_Data for review_.
>>>

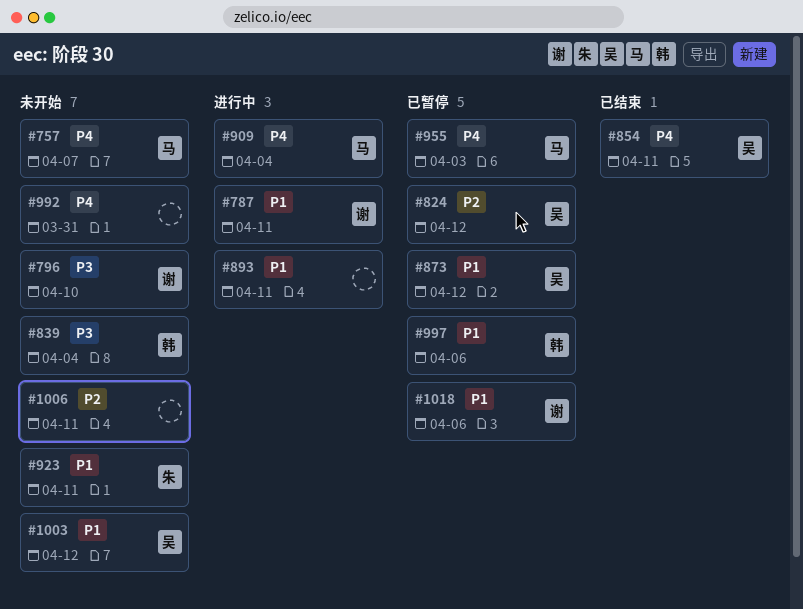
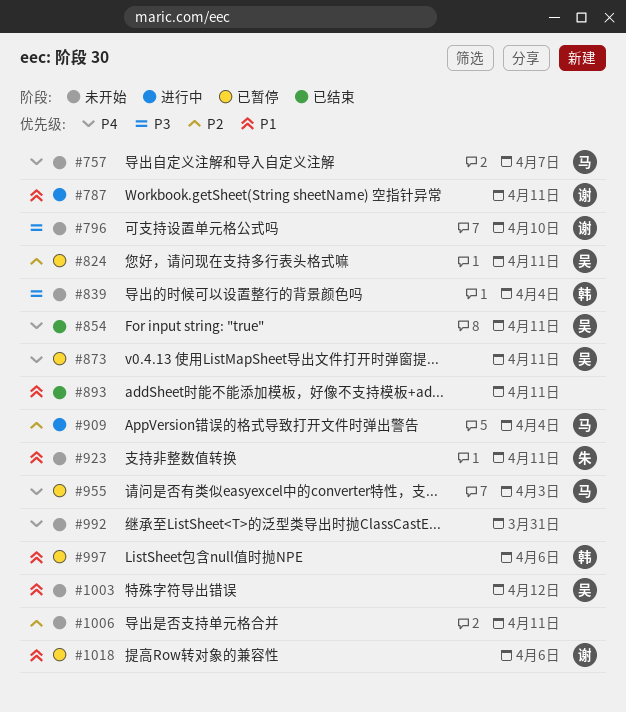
#824, due: Apr 12 -> Apr 11
#873, priority: P1 -> P4
#873, due: Apr 12 -> Apr 11
#893, status: 进行中 -> 已结束
#909, priority: P4 -> P2

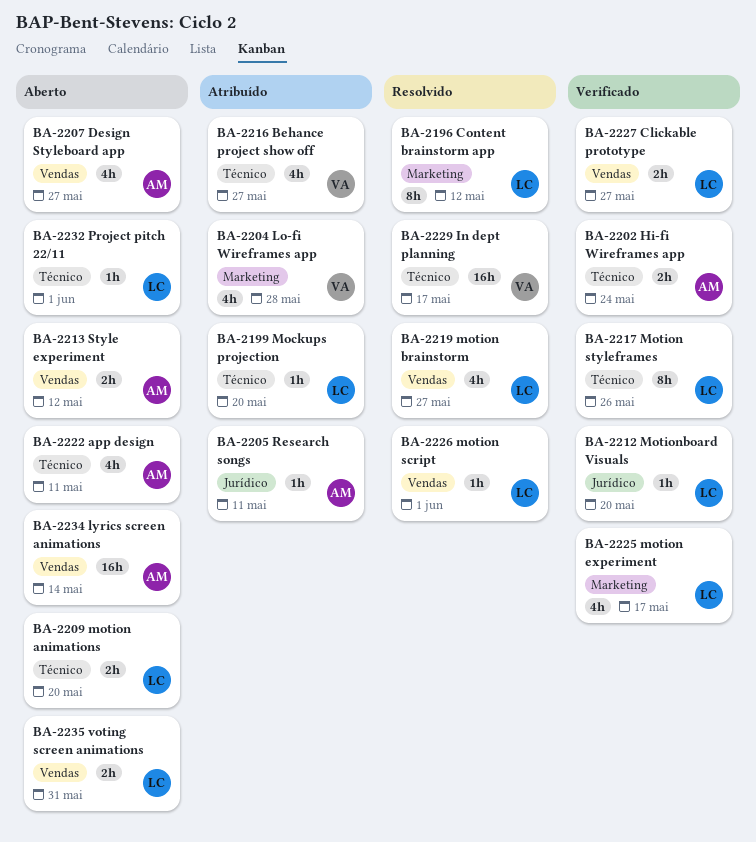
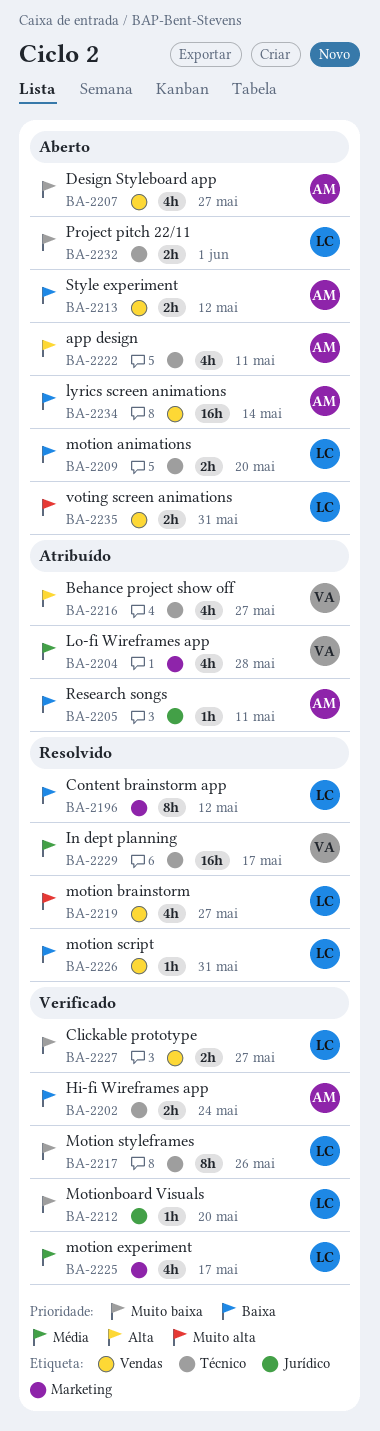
BA-2199: present -> none
BA-2226, due: Jun 1 -> May 31
BA-2232, estimate: 1h -> 2h

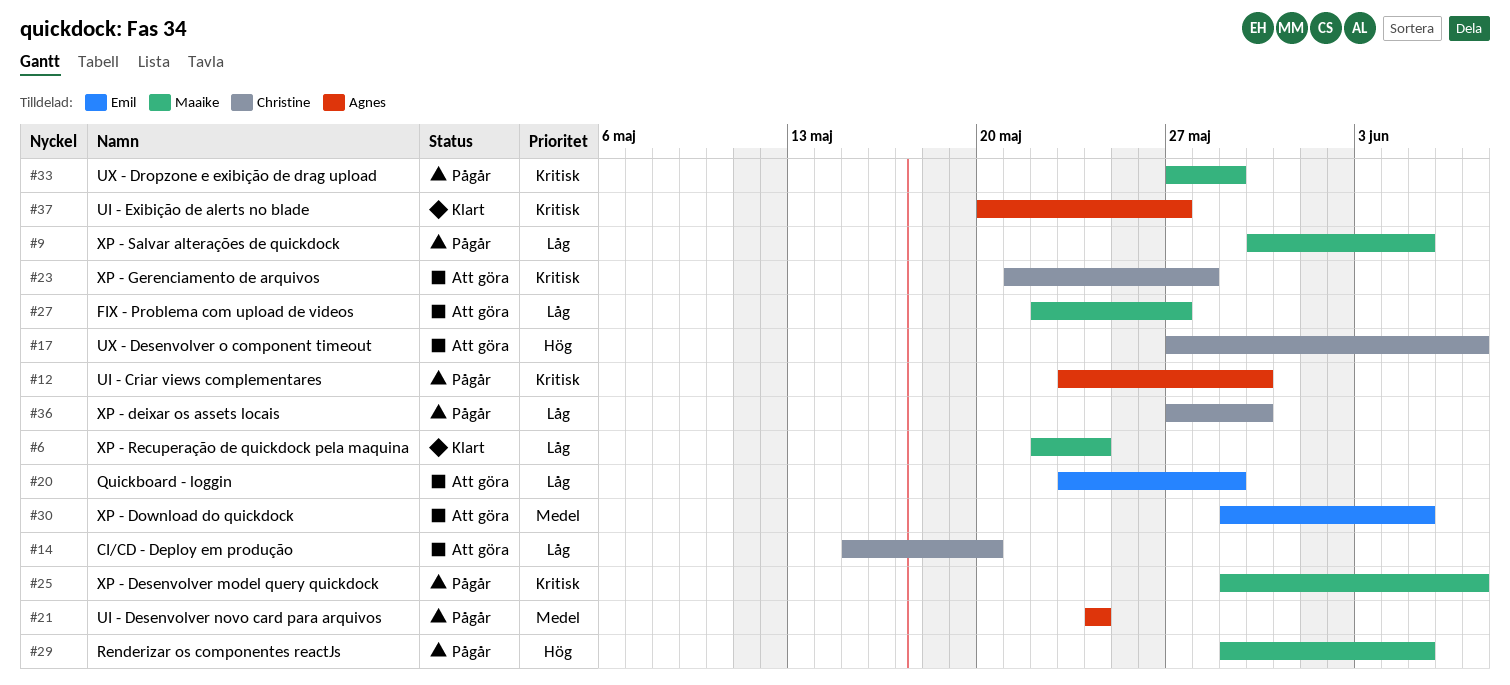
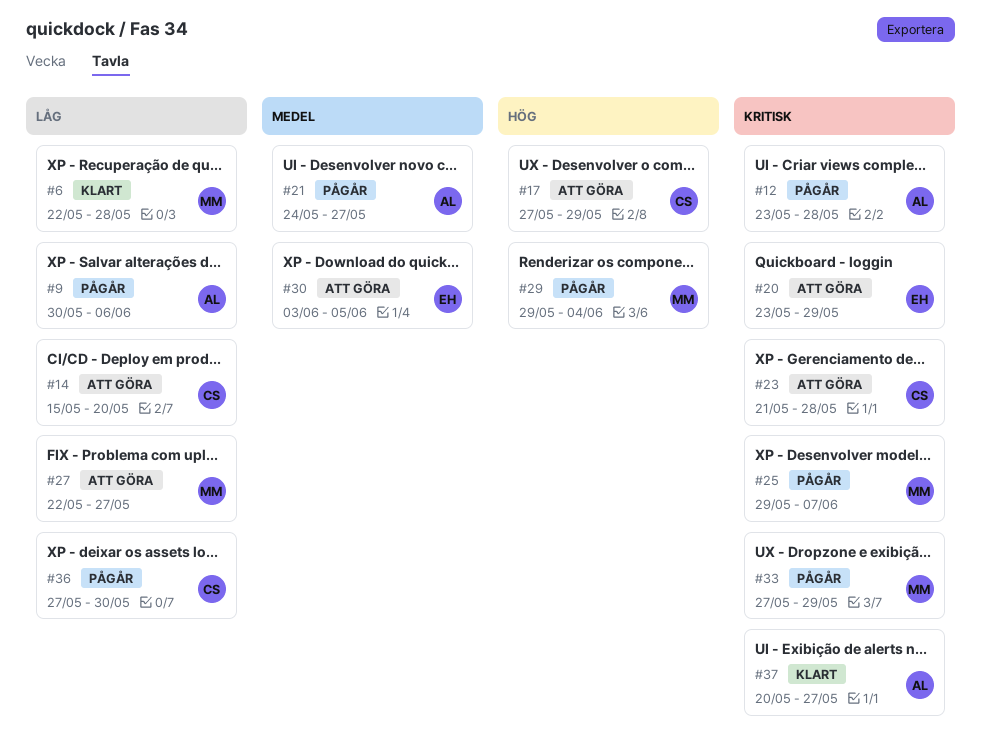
#6, due: May 24 -> May 28
#9, owner: Maaike -> Agnes
#9, due: Jun 5 -> Jun 6
#12, due: May 30 -> May 28
#17, due: Jun 7 -> May 29
#20, priority: Låg -> Kritisk
#21, due: May 24 -> May 27
#29, due: Jun 5 -> Jun 4
#30, start: May 29 -> Jun 3

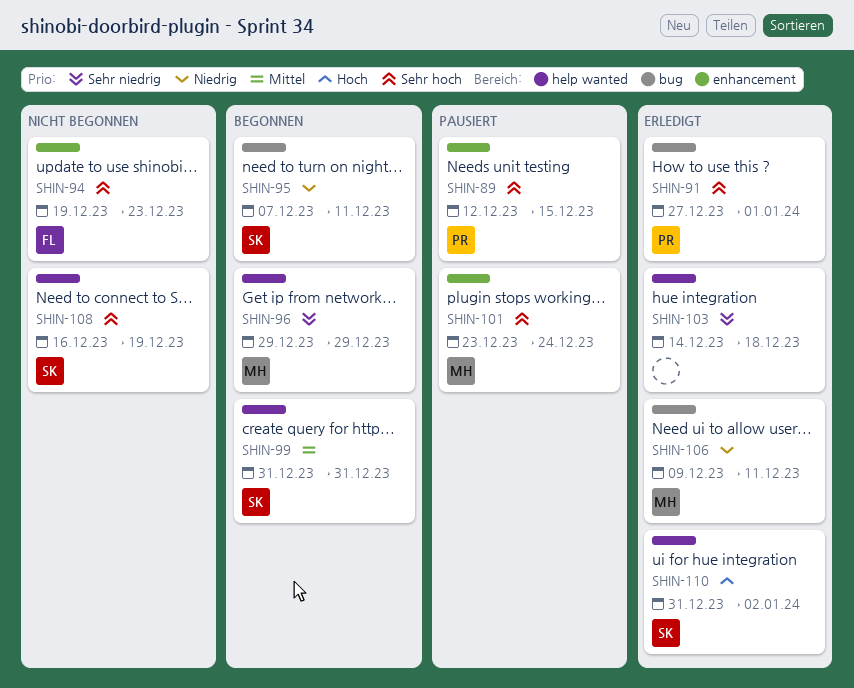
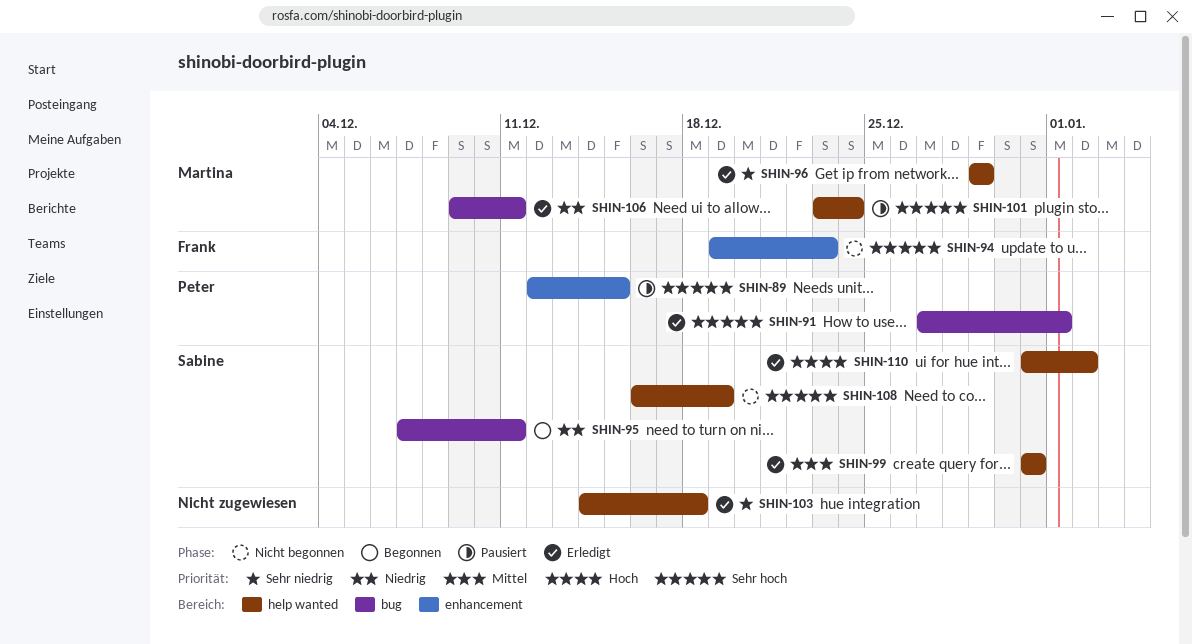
SHIN-96, status: Begonnen -> Erledigt
SHIN-99, status: Begonnen -> Erledigt
SHIN-101, label: enhancement -> help wanted

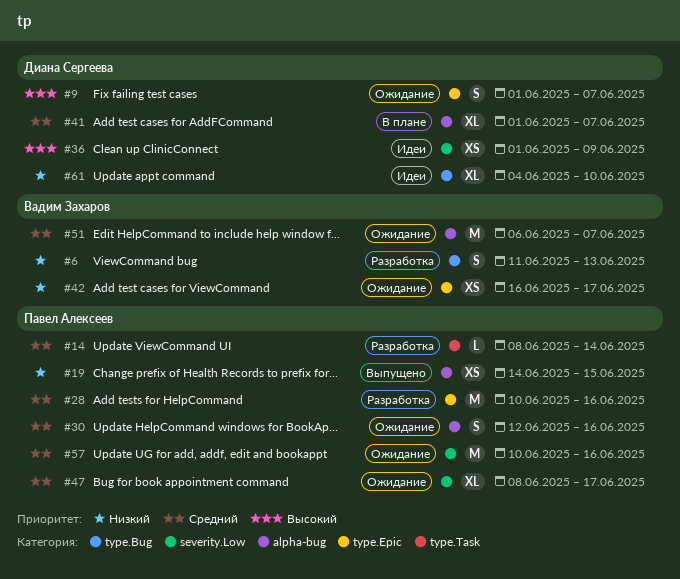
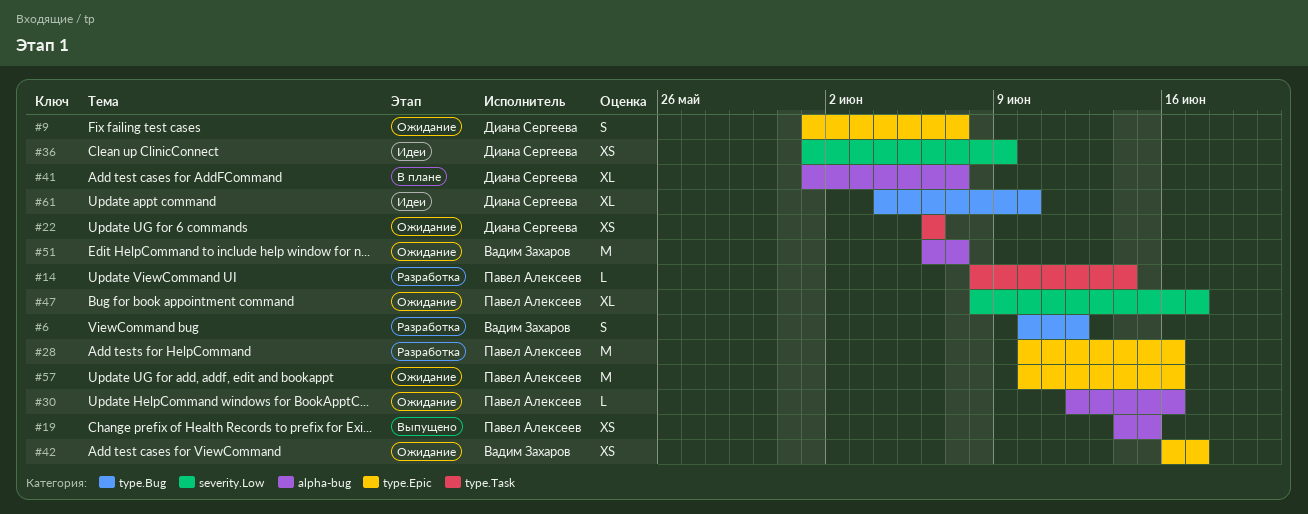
#6, start: Jun 11 -> Jun 10
#6, due: Jun 13 -> Jun 12
#22: none -> present
#30, estimate: S -> L
#57, label: severity.Low -> type.Epic

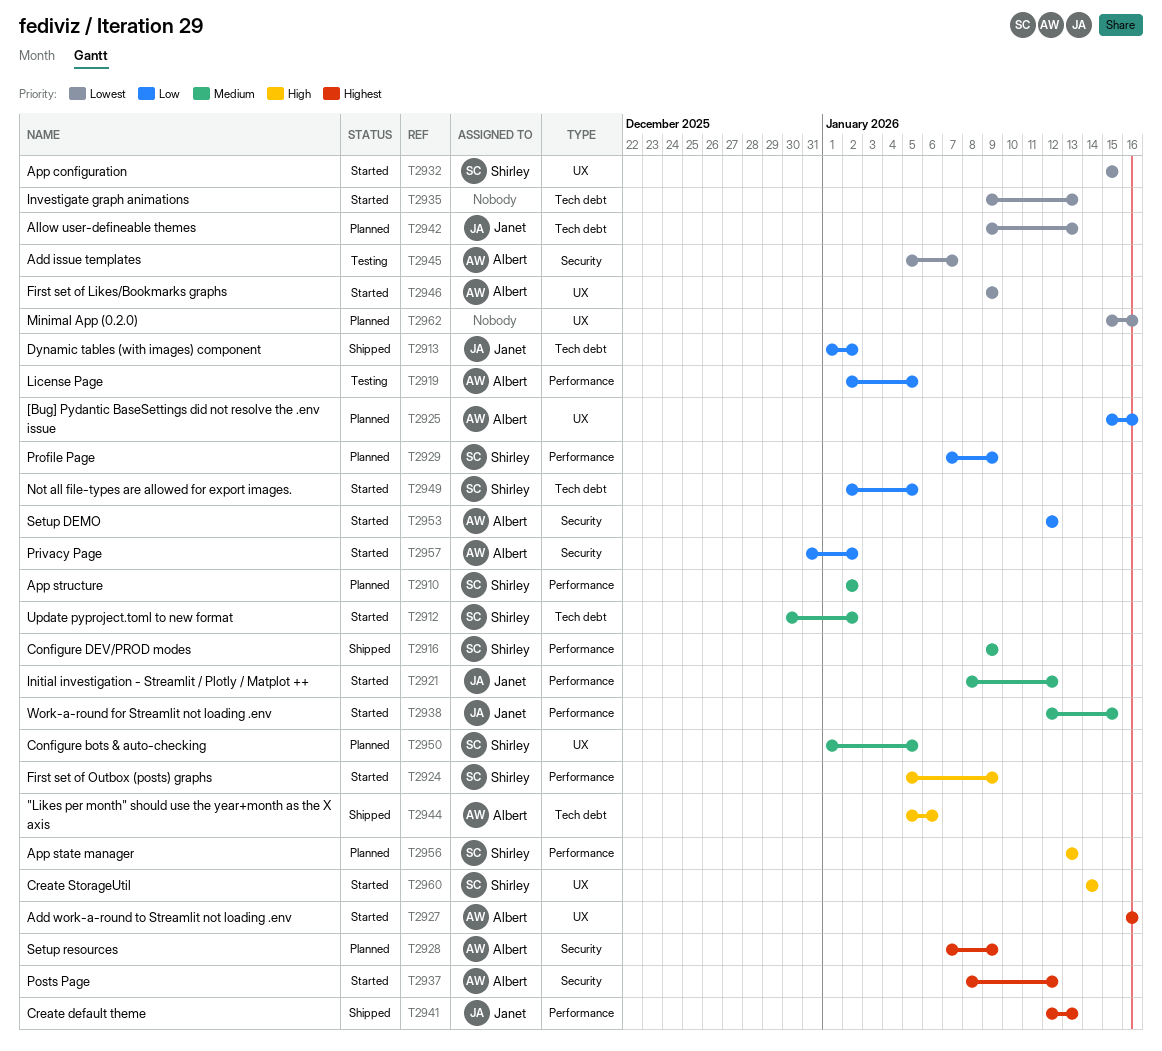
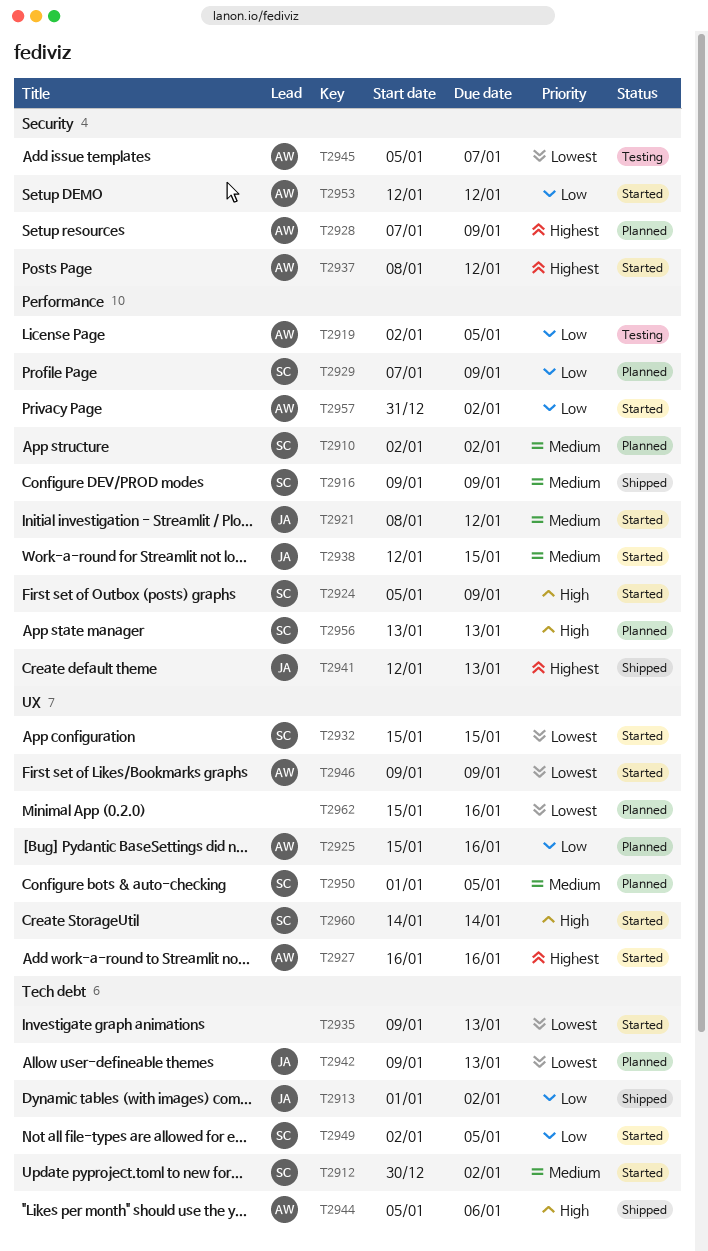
T2957, label: Security -> Performance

<<<

_Problem to solve_.
Copy each line of the records that contains the word "priority".

_Written solution_.
#873, priority: P1 -> P4
#909, priority: P4 -> P2
#20, priority: Låg -> Kritisk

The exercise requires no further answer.